Der himmelblaue Himmel


„Sky Blue Sky“ kann man sich auf wilcoworld.net in voller Länge als Stream anhören.

Mit Spannung erwartet, kommt es unerwartet entspannt daher: „Sky Blue Sky“, das neue Album von Wilco.

Brüchig ist Jeff Tweedys Stimme immer noch, wenn er die ersten Zeilen von Either Way anstimmt, aber was auf „A Ghost Is Born“ noch die Feedback-Orgie At Least That’s What You Said war, ist hier einem harmonischeren Ton gewichen: „I will try to understand – either way“. Man hört das Album tatsächlich gerne, stellt man irgendwann fest. Hier und da dudelt eine Orgel im Hintergrund mit, und aus unverfänglich beginnenden Stücken wie You Are My Face bricht plötzlich ein instrumental rockender Refrain heraus, den man spontan auf der Tischplatte mitklopft.
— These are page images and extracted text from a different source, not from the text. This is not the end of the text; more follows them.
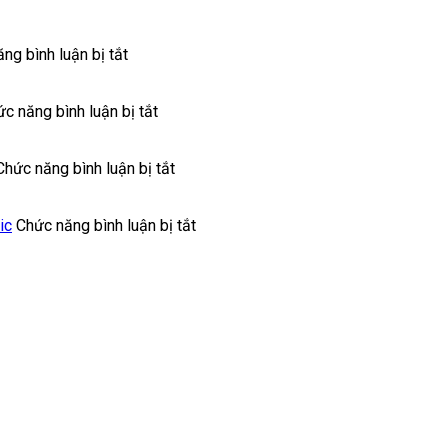
ở
ng bình luận bị tắt
Bảo
Hành
Sửa
ở
c năng bình luận bị tắt
Chữa
Bảo
Máy
Hành
Sấy
Sửa
ở
Chức năng bình luận bị tắt
Quần
Chữa
Bảo
Áo
Bếp
Hành
Panasonic
Từ
Sửa
ở
ic
Chức năng bình luận bị tắt
Panasonic
Chữa
Trung
Uy
Máy
Tâm
Tín
Rửa
Sửa
Tại
Bát
Chữa
Nhà
Panasonic
Và
Chính
Bảo
Hãng
Hành
Nồi
Cơm
Điện
Panasonic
Die laut-leise-Wechsel, die man ja in ähnlicher Form von Wilco schon kennt, bleiben aber nicht das einzige Stilmittel auf dem neuen Album. Mindestens dreimal behauptet der Rezensent, deutliche Steely-Dan-Anklänge herausgehört zu haben, nämlich beim verspielten Impossible Germany (dessen Text mir im übrigen wohl immer ein Rätsel bleiben wird), und den genialen Side With The Seeds und Shake It Off. Reinster Seventies-Rock, extrem cool und konzentriert gespielt. Was ebenfalls eine der Stärken von „Sky Blue Sky“ ist: die Experimente wurden aufgegeben, was der klassischen Song-Struktur zugute kommt. Bestes Beispiel: Hate It Here, das mit einem wunderbar schwarzen Humor die Story des verlassenen Liebhabers erzählt, der sich mit Hausarbeit die Einsamkeit erträglich macht: er hält das Haus in Ordnung, faltet seine Hemden, lernt mit der Waschmaschine umzugehen und fürchtet sich vor dem Nichtstun:

What am I gonna do when I run out of shirts to fold?
What am I gonna do when I run out of lawn to mow?
What am I gonna do if you never come home?
Tell me, what am I gonna do?

Mit einem Blues-Riff, das sich ohne Scheu aus der Spät-Phase der Beatles bedient, ist das einer der besten, weil rundesten Songs des Albums geworden.

Die Melancholie ist natürlich geblieben, auch wenn „Sky Blue Sky“ musikalisch eines der rundesten und entspanntesten Werke Wilcos geworden ist. Gut, dass der Himmel nicht immer himmelblau ist – denn worüber sollte Jeff Tweedy sonst schreiben?